YOUR GOAL - Whenever a line in the data below includes the string "modelling", copy it out.

----------

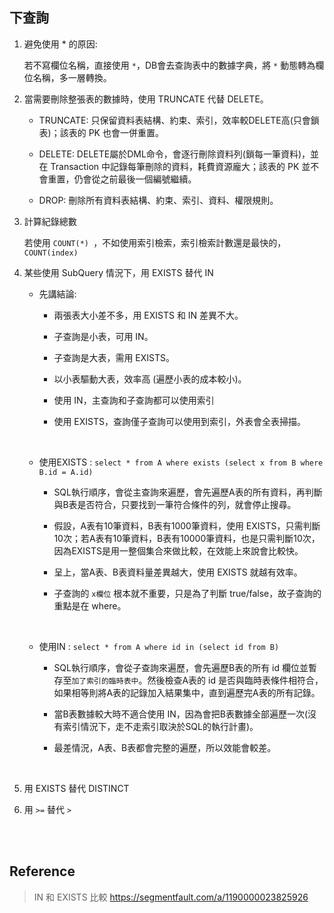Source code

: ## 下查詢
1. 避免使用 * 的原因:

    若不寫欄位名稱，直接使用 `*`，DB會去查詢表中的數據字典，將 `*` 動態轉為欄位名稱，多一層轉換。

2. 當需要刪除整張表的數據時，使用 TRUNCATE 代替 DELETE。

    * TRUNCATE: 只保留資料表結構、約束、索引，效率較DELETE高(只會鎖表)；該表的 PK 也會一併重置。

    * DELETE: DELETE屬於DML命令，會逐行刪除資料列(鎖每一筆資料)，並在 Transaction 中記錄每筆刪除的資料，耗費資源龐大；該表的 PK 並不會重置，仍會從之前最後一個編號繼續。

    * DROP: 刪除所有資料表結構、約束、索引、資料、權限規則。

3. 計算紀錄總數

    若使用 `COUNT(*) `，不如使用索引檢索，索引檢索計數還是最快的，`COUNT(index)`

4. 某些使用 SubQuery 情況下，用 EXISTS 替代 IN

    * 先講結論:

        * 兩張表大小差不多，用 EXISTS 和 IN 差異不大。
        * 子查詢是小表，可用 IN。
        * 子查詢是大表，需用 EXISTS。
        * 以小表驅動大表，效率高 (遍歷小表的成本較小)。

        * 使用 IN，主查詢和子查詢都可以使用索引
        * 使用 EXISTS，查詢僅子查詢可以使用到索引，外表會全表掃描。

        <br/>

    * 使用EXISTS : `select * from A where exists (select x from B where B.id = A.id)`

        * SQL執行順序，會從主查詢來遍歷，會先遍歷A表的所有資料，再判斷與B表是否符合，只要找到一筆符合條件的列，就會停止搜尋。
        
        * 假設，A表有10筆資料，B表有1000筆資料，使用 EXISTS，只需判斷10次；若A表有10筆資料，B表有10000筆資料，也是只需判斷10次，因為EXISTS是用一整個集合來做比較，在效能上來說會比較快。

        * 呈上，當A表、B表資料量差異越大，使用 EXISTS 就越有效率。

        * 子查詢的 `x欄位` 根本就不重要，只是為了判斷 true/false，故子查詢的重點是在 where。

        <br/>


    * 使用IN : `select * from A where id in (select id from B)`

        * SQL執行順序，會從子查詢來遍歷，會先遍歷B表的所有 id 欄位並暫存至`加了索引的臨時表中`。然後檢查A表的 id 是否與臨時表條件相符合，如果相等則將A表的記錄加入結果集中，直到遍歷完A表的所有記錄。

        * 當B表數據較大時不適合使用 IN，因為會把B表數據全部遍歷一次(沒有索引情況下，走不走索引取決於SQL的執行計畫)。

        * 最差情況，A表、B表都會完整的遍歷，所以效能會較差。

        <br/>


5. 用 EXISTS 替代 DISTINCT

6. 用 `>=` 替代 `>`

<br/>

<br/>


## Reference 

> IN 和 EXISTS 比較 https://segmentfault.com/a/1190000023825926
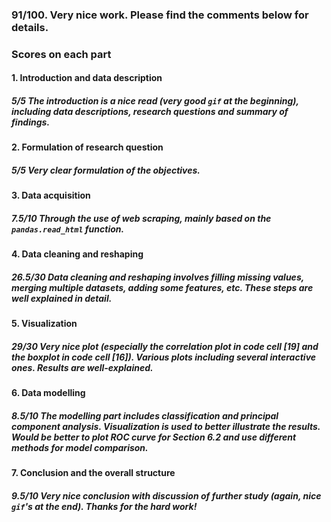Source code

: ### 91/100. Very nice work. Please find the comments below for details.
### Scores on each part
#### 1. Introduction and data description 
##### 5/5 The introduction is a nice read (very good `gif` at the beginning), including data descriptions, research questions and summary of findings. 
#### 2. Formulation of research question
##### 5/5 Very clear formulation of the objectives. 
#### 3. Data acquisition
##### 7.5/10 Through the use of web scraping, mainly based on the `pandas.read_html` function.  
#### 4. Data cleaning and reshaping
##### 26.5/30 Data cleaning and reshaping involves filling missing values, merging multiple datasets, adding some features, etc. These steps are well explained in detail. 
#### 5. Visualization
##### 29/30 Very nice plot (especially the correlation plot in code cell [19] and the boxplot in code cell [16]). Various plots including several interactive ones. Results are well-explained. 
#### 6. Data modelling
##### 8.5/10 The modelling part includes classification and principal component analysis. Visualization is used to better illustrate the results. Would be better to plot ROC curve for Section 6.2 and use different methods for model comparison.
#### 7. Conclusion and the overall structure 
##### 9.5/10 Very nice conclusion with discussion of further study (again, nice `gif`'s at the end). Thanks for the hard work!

----------

TASK SOLUTION -
#### 6. Data modelling
##### 8.5/10 The modelling part includes classification and principal component analysis. Visualization is used to better illustrate the results. Would be better to plot ROC curve for Section 6.2 and use different methods for model comparison.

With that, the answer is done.